Until I read this, I thought I would be in the minority in preferring cold weather! Maybe because the health-care providers I go to for meds for my "fibromyalgia" (a subset of my ME/CFS symptoms) always think I should feel worse in bad weather, but I don't. It used to be I vastly preferred warm to hot weather. However, after we moved to Tucson (for a job I had to quit...) I discovered that hot weather is now very bad for me. We came here from Park City, UT, where I'd been taking long walks in the snow, at 7000 feet, and loving it! It would be 5 deg (F) and I'd be out hiking up steep slopes in my balaclava! Now, here in Tucson this winter we had a deep chill. It was 28 degrees one early evening a few weeks ago and I absolutely had to go out for a walk, and felt good, when just days earlier it was 80 and I could hardly do it. Funny thing is, in Tucson, when it's below 60, there's no one else walking outside at all! People even take their dogs inside.

Now I don't know whether it's just my relapse that keeps me from being fit again, or if I need to return to a place with consistently below freezing temperatures.
 

Artstu

Senior Member
Messages
279
Location
UK
I'm the same as Cort, cold winter temperatures especially sub-zero give me a turbo-boost, I get to very briefly do some extended walks around home that are simply out of bounds at any other time.

My body just works, and it feels fantastic to hammer up the hills with my heart beat getting above 80% of max, PEM is sometimes also none existent too.

I also manage some short intensive rides on the turbo-trainer, it's my only chance to get my heart-rate really high, 190bpm for short intervals if I'm feeling OK, I think it's important to work your heart hard at times if able, I know that not many of you may be able to though. Five years or so ago I was hitting 199 bpm walking up some of the local hills, I was 40 then so I also know I'm a fast beater.

I had thought that it was an increase in the oxygen level in the denser air, and that because we are always operating at our maximum capacity we notice the very subtle change. The blood to the core also sounds good too.
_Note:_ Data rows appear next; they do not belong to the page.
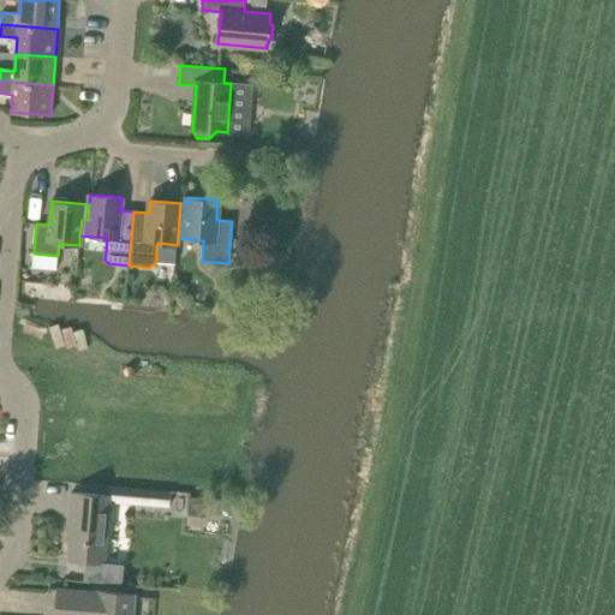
[(111,487),(109,496),(109,502),(126,503),(171,507),(172,491),(127,488),(111,487)]
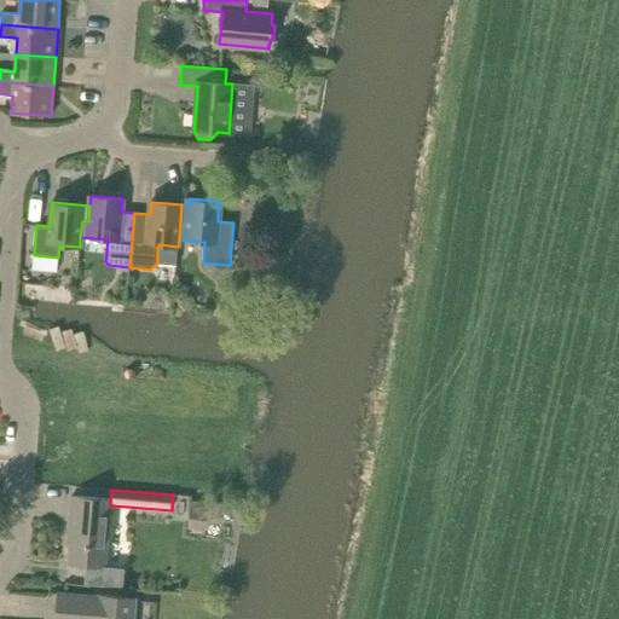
[(69,562),(104,566),(110,505),(110,499),(71,496),(70,514),(73,514),(69,562)]
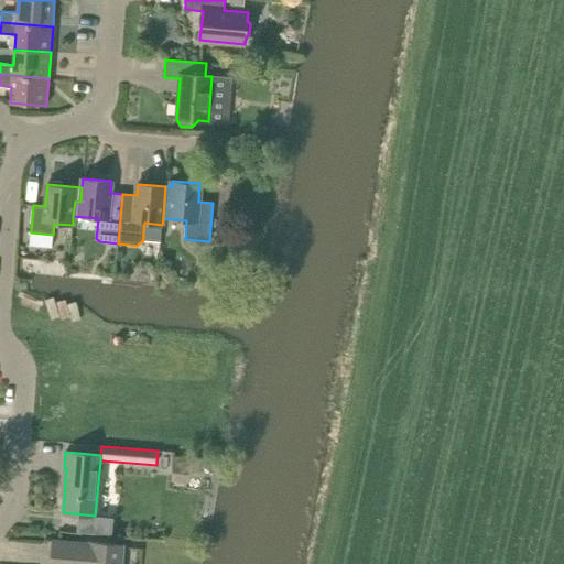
[(174,456),(172,473),(190,475),(192,457),(174,456)]
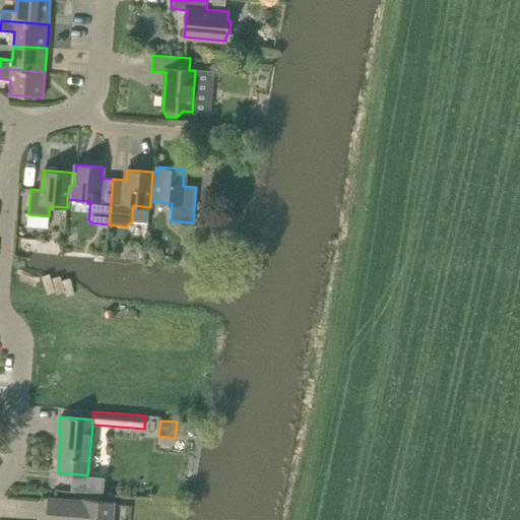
[(49,499),(47,519),(111,519),(113,503),(83,501),(83,502),(49,499)]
It's also just like a switch, the temperature rose a bit here this week and I'm suddenly feeling pretty rough, PEM has been a big factor again, I'll get used to it, and as I now know it will happen every year I don't get so down and depressed about going backwards again.
 

Nico

Senior Member
Messages
104
Location
New York State
I get hypothermic symptoms when it's below mid-50's Fahrenheit. I have to be bundled up. 60's Fahrenheit is still pushing it. I do better in the heat. I'm prone to chills, mild hypothermia, and Reynaud's phenomena.
 

lookinglass

Senior Member
Messages
115
Location
Tenerife
After reading all the comments on this thread it seems to me that we are all better off simply living in mild climates i.e. neither too hot nor too cold. No extremes in other words. I was looking for some tips on how to adjust to regularly moving from the warmth all year round of the Canary islands back to the UK sometimes in the winter. I freeze in the UK unless its the height of summer. I long to go back under the duvet. I borrow my daughters woollies. I need cosy bedsocks and a electric blankets Equally distressing is dealing with the temperatures soaring into the high 30's here in tenerife in the summer. Breathing is hard. Walking is like walking against the tide. No energy. hate to go out. I have POTS, I take thyroid meds, have a history of fainting, nausea. Nausea tip BTW! My anti anxiety and little sleeping pills 1mg Lorazepan DO calm down the IBS and nausea. I have read others say this only recently. tried it and it worked for me when I had to catch a flight back home to Canaries. But I have now accepted that warmth is good but not heat. Cool is good but not cold. It makes sense. I have bought my bedsocks and a small elex back pad. layers are good to wear in cold. It's about adjusting. I have to go back to UK now and then. Island life is not easy.